Он исчез еще раз и вернулся с узкогорлым кувшином.
Все было готово, гости сидели за столом, но беспокойство не покидало хозяина.
— Хлеба-то? А? Нет хлеба! Что делается! Хлеба-то в доме ни куска нет! Женщины собирают зерно, раскапывая пожарище. Еще вчера обещали принести, нет, не принесли! Трудно собирать по зернышку!
Пахчан быстро встал, подошел к своим хурджинам, лежавшим на полу, развязал их и вынул лаваш.
— Есть хлеб! Из Тифлиса.
— Из Тифлиса? — нахмурился старик.
Его седые брови ощетинились, мрачная молния какой-то мысли пробежала по его лицу, но он ничего не сказал и жестом пригласил Пахчана к столу.

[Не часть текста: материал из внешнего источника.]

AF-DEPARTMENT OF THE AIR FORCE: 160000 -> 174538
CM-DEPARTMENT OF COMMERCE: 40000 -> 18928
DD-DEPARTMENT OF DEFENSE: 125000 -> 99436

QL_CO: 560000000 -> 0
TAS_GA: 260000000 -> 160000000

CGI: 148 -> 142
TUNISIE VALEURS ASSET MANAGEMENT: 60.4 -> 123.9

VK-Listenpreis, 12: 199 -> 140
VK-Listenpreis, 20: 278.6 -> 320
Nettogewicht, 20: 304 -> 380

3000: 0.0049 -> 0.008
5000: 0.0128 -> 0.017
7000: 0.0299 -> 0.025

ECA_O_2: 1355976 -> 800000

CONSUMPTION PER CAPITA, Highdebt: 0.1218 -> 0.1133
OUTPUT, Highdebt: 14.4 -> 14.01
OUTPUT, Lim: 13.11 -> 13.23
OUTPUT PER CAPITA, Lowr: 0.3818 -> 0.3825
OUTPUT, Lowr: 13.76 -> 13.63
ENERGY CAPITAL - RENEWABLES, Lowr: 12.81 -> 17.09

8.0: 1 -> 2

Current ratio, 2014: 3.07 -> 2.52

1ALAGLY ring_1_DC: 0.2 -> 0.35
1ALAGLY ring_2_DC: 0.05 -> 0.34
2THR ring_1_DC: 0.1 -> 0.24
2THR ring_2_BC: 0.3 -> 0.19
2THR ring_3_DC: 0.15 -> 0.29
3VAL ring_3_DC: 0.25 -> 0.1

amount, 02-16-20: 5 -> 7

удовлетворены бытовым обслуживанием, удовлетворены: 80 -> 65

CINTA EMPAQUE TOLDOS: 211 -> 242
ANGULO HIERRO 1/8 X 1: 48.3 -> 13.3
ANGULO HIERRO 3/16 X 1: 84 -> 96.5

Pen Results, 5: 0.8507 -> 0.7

Все были голодны. Соленый тарех резал горло, но казался необычайно вкусным. Ели, стараясь не уронить ни крошки сыра, ни осколочка лаваша.
— Вот за этим столом, — сказал Саркис, наливая вино, — за этим столом собиралась вся моя семья.
Вагаршак и Пахчан встали.
— Вся моя семья… — продолжал старик, тоже вставая, но окончить не смог, махнул рукой и поднял глиняную чашку с вином. — Благословен час прихода вашего, будьте живы! Я так давно не видел живых людей, что говорить разучился!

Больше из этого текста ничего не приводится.